- **WHAT YOU HAVE TO DO**: Omit the pictures, please, and give each record below again exactly.

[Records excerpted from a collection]
****

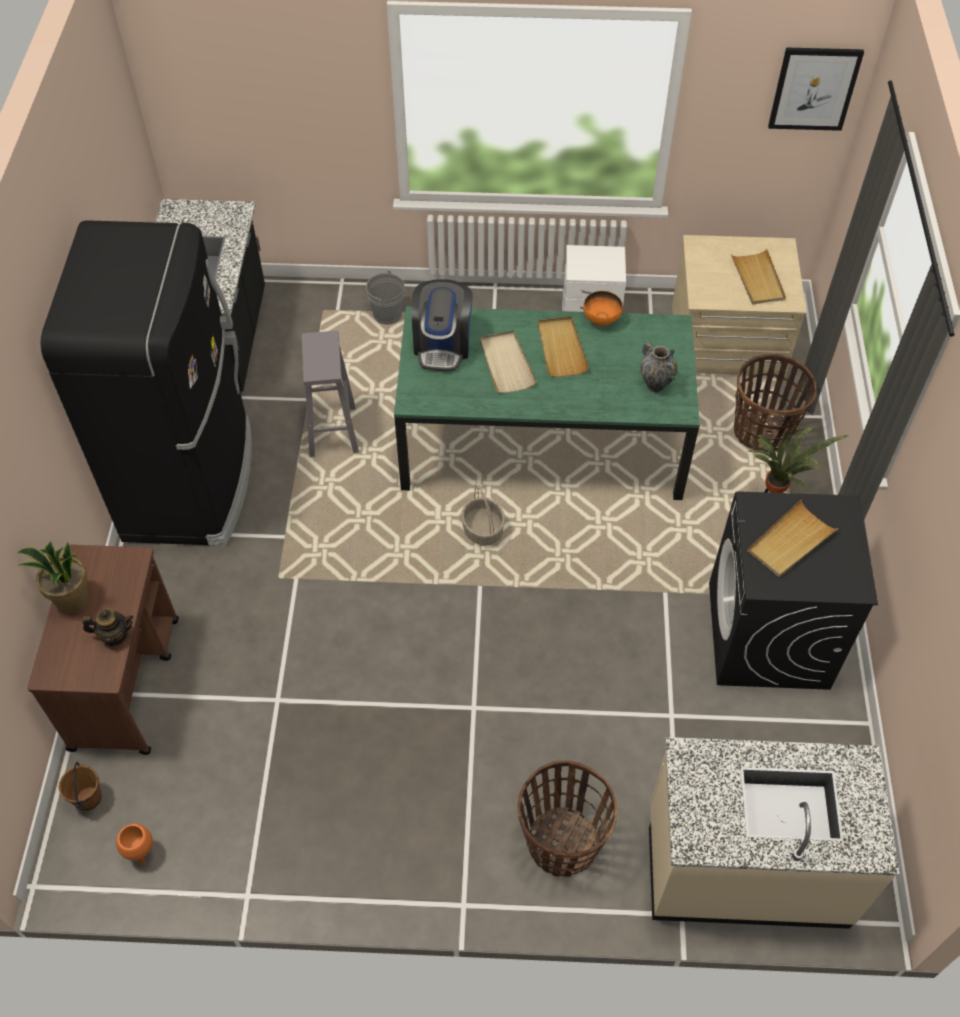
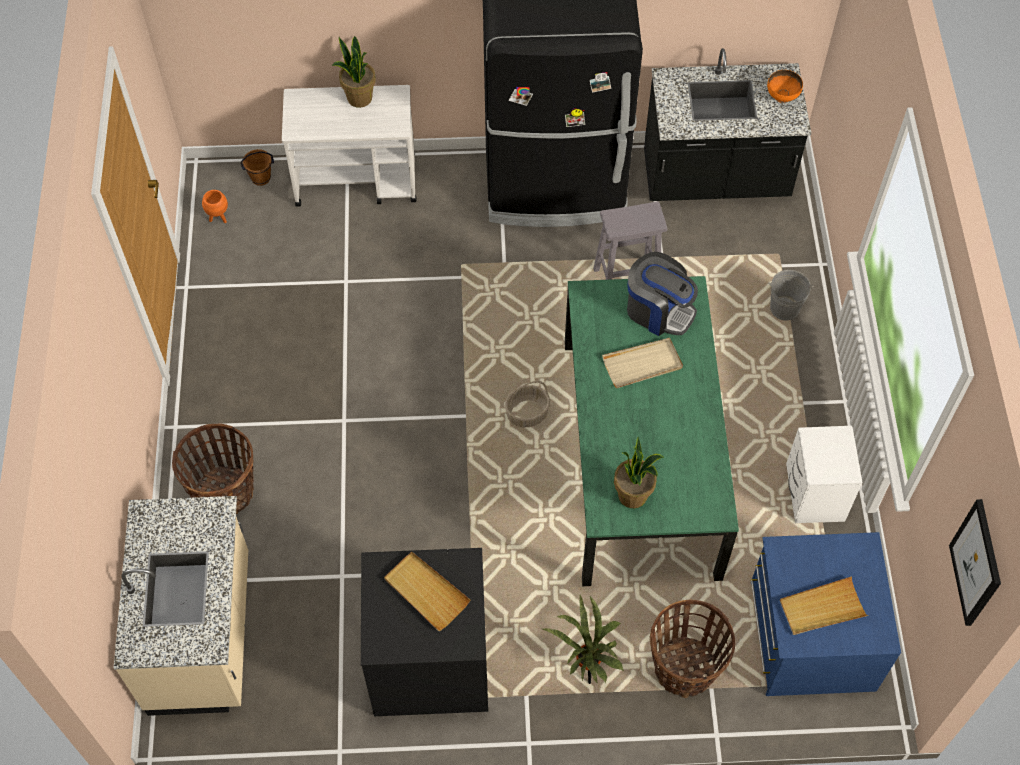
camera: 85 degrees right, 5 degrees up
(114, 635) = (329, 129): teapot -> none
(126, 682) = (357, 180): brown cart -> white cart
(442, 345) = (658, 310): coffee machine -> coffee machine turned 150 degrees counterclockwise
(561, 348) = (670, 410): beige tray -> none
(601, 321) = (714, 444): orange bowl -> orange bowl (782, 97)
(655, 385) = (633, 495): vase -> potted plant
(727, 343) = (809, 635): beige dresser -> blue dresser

****

- **RESPONSE TO THIS TASK**:
camera: 85 degrees right, 5 degrees up
(114, 635) = (329, 129): teapot -> none
(126, 682) = (357, 180): brown cart -> white cart
(442, 345) = (658, 310): coffee machine -> coffee machine turned 150 degrees counterclockwise
(561, 348) = (670, 410): beige tray -> none
(601, 321) = (714, 444): orange bowl -> orange bowl (782, 97)
(655, 385) = (633, 495): vase -> potted plant
(727, 343) = (809, 635): beige dresser -> blue dresser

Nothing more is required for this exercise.